Istat, produzione industriale a luglio +0,7% su giugno
Su base annua bene farmaceutico ed energia.
(Teleborsa) - A luglio 2026 l'indice destagionalizzato della produzione industriale è aumentato dello 0,7% rispetto a giugno, secondo i dati diffusi dall'Istat. Nella media del periodo maggio-luglio si registra tuttavia una diminuzione dello 0,1% rispetto ai tre mesi precedenti. Su base congiunturale, il calo ha riguardato solo l'energia (-0,9%), mentre si osservano aumenti per i beni di consumo (+2,1%), i beni intermedi (+0,5%) e i beni strumentali (+0,2%).
Al netto degli effetti di calendario, la produzione di luglio è rimasta invariata rispetto allo stesso mese del 2025 (23 giorni lavorativi in entrambi gli anni). Su base tendenziale, l'unico incremento si registra per l'energia (+6,4%), mentre risultano in calo i beni strumentali (-0,1%), i beni intermedi (-0,8%) e i beni di consumo (-1,2%).

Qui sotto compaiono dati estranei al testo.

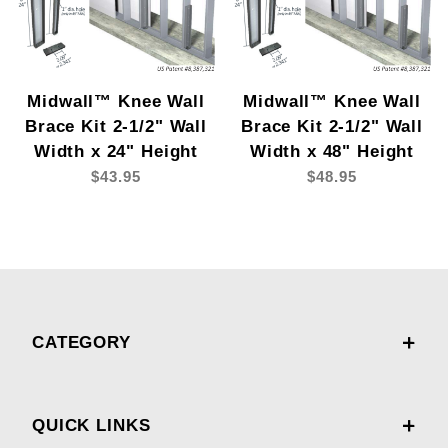
Midwall™ Knee Wall
Midwall™ Knee Wall
Brace Kit 2-1/2" Wall
Brace Kit 2-1/2" Wall
Width x 24" Height
Width x 48" Height
$43.95
$48.95
CATEGORY
QUICK LINKS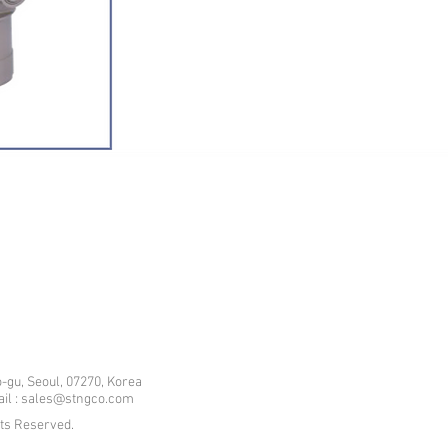
-gu, Seoul, 07270, Korea
mail : sales@stngco.com
hts Reserved.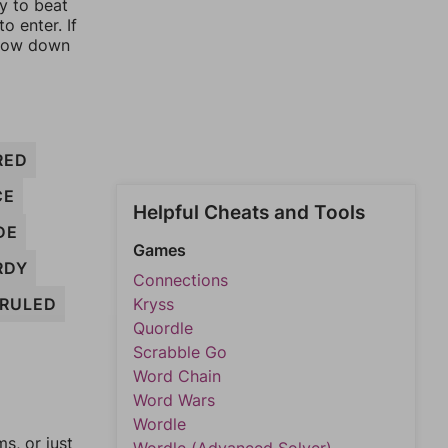
ay to beat
o enter. If
rrow down
RED
CE
Helpful Cheats and Tools
DE
Games
RDY
Connections
RULED
Kryss
Quordle
Scrabble Go
Word Chain
Word Wars
Wordle
, or just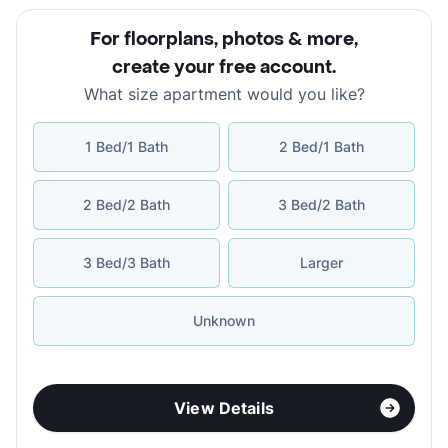
For floorplans, photos & more
,
create your free account
.
What size apartment would you like?
1 Bed/1 Bath
2 Bed/1 Bath
2 Bed/2 Bath
3 Bed/2 Bath
3 Bed/3 Bath
Larger
Unknown
View Details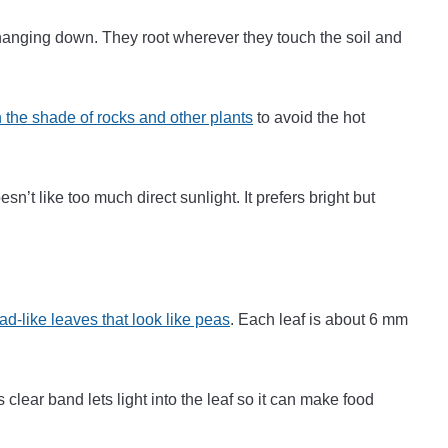
f hanging down. They root wherever they touch the soil and
 the shade of rocks and other plants
to avoid the hot
n’t like too much direct sunlight. It prefers bright but
ad-like leaves that look like peas
. Each leaf is about 6 mm
s clear band lets light into the leaf so it can make food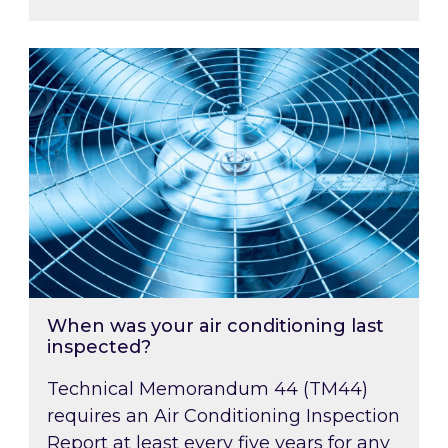
When was your air conditioning last inspected
When was your air conditioning last
inspected?
Technical Memorandum 44 (TM44)
requires an Air Conditioning Inspection
Report at least every five years for any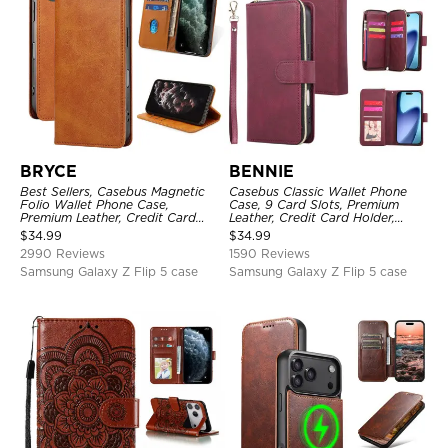
BRYCE
BENNIE
Best Sellers, Casebus Magnetic
Casebus Classic Wallet Phone
Folio Wallet Phone Case,
Case, 9 Card Slots, Premium
Premium Leather, Credit Card
Leather, Credit Card Holder,
Holder, Magnetic Closure, Flip
Shockproof Case
$
34.99
$
34.99
Kickstand Shockproof Case
2990 Reviews
1590 Reviews
Samsung Galaxy Z Flip 5 case
Samsung Galaxy Z Flip 5 case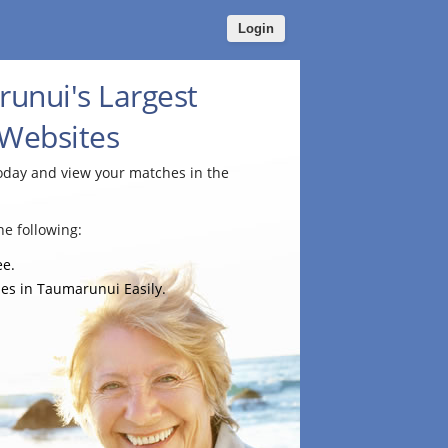
Login
unui's Largest
 Websites
today and view your matches in the
e following:
ee.
es in Taumarunui Easily.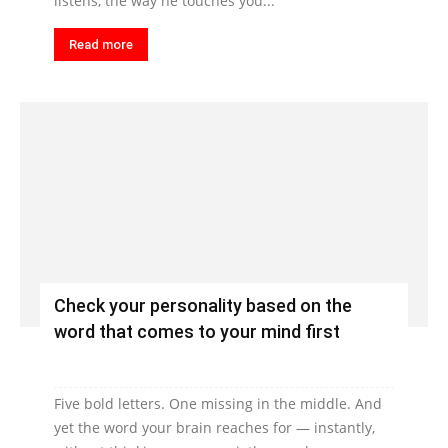
listens, the way he touches you...
Read more
Check your personality based on the
word that comes to your mind first
Five bold letters. One missing in the middle. And
yet the word your brain reaches for — instantly,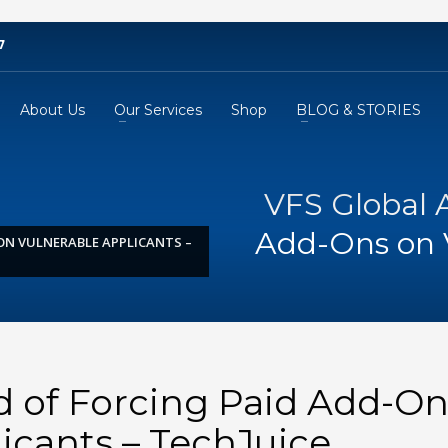
7
About Us
Our Services
Shop
BLOG & STORIES
VFS Global 
Add-Ons on V
ON VULNERABLE APPLICANTS –
d of Forcing Paid Add-On
icants – TechJuice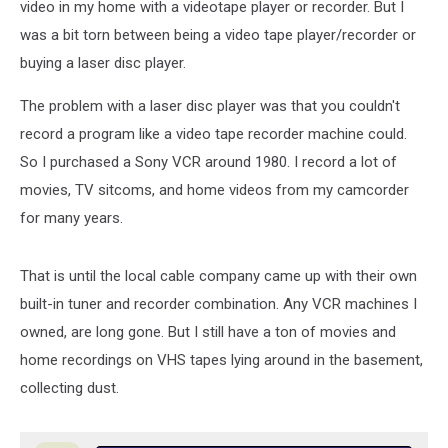
video in my home with a videotape player or recorder. But I
was a bit torn between being a video tape player/recorder or
buying a laser disc player.
The problem with a laser disc player was that you couldn't
record a program like a video tape recorder machine could.
So I purchased a Sony VCR around 1980. I record a lot of
movies, TV sitcoms, and home videos from my camcorder
for many years.
That is until the local cable company came up with their own
built-in tuner and recorder combination. Any VCR machines I
owned, are long gone. But I still have a ton of movies and
home recordings on VHS tapes lying around in the basement,
collecting dust.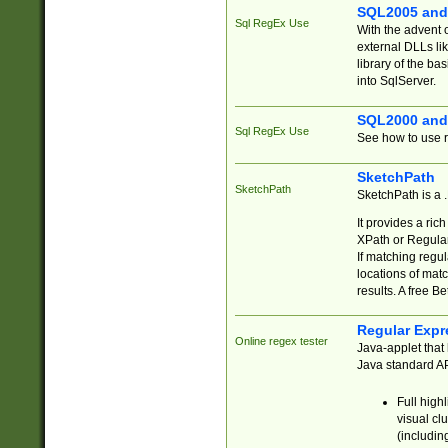
SQL2005 and
Sql RegEx Use
With the advent 
external DLLs li
library of the ba
into SqlServer.
SQL2000 and
Sql RegEx Use
See how to use r
SketchPath
SketchPath
SketchPath is a
It provides a ric
XPath or Regular
If matching regu
locations of mat
results. A free B
Regular Expr
Online regex tester
Java-applet that 
Java standard API
Full high
visual cl
(includin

Tra i settori, gli incrementi tendenziali più elevati si registrano nella fornitura di energia elettrica, gas, vapore e aria condizionata (+7,6%), nella produzione di prodotti farmaceutici di base e preparati farmaceutici (+7,4%) e nella fabbricazione di computer, prodotti di elettronica e ottica, apparecchi elettromedicali e di misurazione (+2,4%). Le flessioni più ampie riguardano invece le altre industrie manifatturiere, riparazione e installazione di macchine e apparecchiature (-4,6%), la fabbricazione di prodotti chimici (-3,4%) e quella di apparecchiature elettriche e apparecchi per uso domestico non elettriche (-2,8%).
La prossima diffusione dei dati è prevista per il 9 ottobre 2026.